Repeat word for word the part of the article on ChatGPT at the SATH Conference starting at "Students at the" and ending at "the SATH Conference.".

*** Opening Document passage ***

Students at the Heart Conference: ChatGPT: Problem child or stimulating plaything?



Universities are at a crossroads with ChatGPT, as illustrated by an eagerly-awaited presentation by Martin Hanneghan of the School of Computer Science and Mathematics at the SATH Conference.

“As a computer scientist I’ve rarely been so excited but as an academic, it can seem rather terrifying,” Dr Hanneghan preambled.

Much newsprint has been used up attempting to capture the impact of the technology which has led to howls of plagiarism and cheating and equal measures of realism that the technology is not going to be put back in the box.

A 100% of students will have tried it, says Martin, not all will know why and certainly not many will have bad intentions if they do.

But it’s up to educationalists globally – at all levels, to decide whether to embrace it or to obstruct it. At the very least they must formulate new policies and guidelines.

And quickly! According to Martin, generative AI may seem new but in computer science terms, it’s already been around ‘for a lifetime’.

So what is it?

“Generative AI learns and mimicks patterns in data, like any other machine learning tool,” says Martin, a software engineer. “It a predictor, essentially, it predicts what words come next from prompts.

“It is so powerful because it has so much data to draw from; the latest 4.0 version has been trained on 100 trillion parameters.

*** Closing Document passage ***
*** Opening Recorded data ***

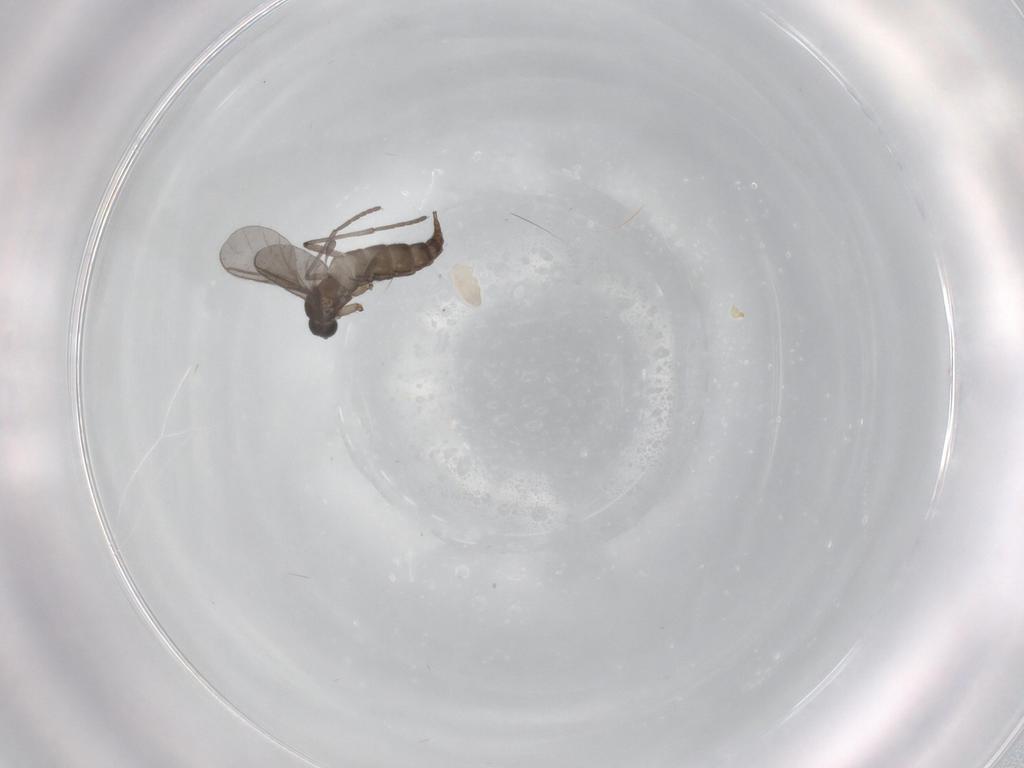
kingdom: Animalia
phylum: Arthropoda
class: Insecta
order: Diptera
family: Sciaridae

*** Closing Recorded data ***
*** Opening Recorded data ***

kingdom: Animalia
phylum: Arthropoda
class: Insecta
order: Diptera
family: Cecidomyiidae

*** Closing Recorded data ***
*** Opening Recorded data ***

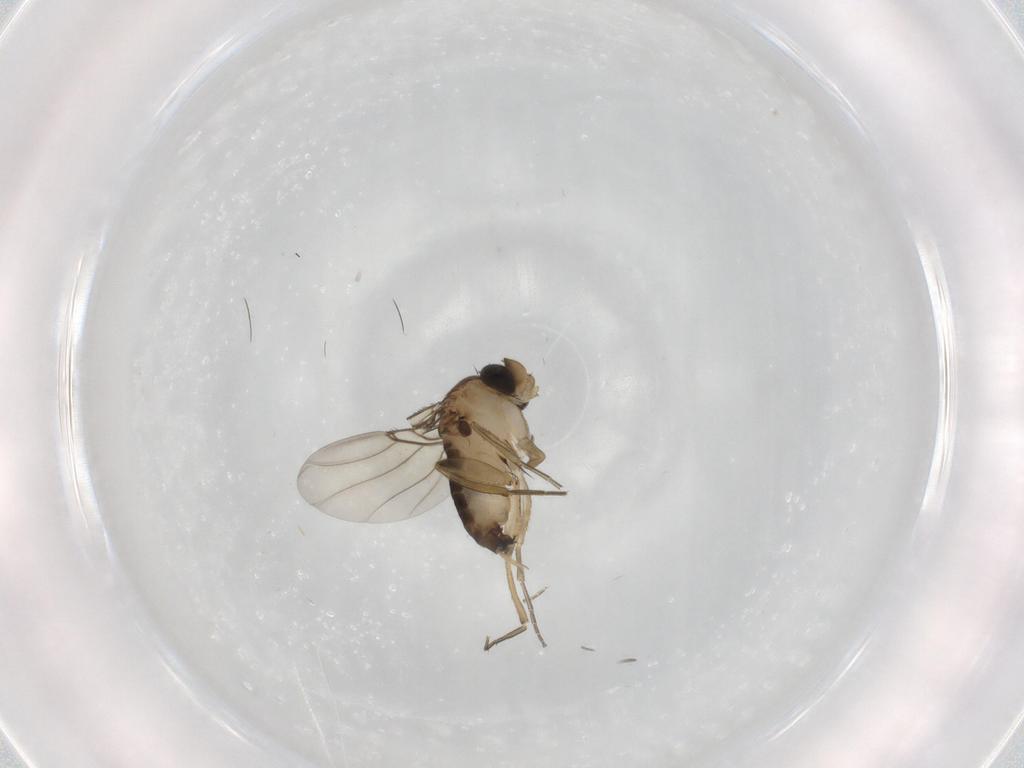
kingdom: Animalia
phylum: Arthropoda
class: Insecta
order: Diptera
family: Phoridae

*** Closing Recorded data ***

Task response:
Students at the Heart Conference: ChatGPT: Problem child or stimulating plaything?



Universities are at a crossroads with ChatGPT, as illustrated by an eagerly-awaited presentation by Martin Hanneghan of the School of Computer Science and Mathematics at the SATH Conference.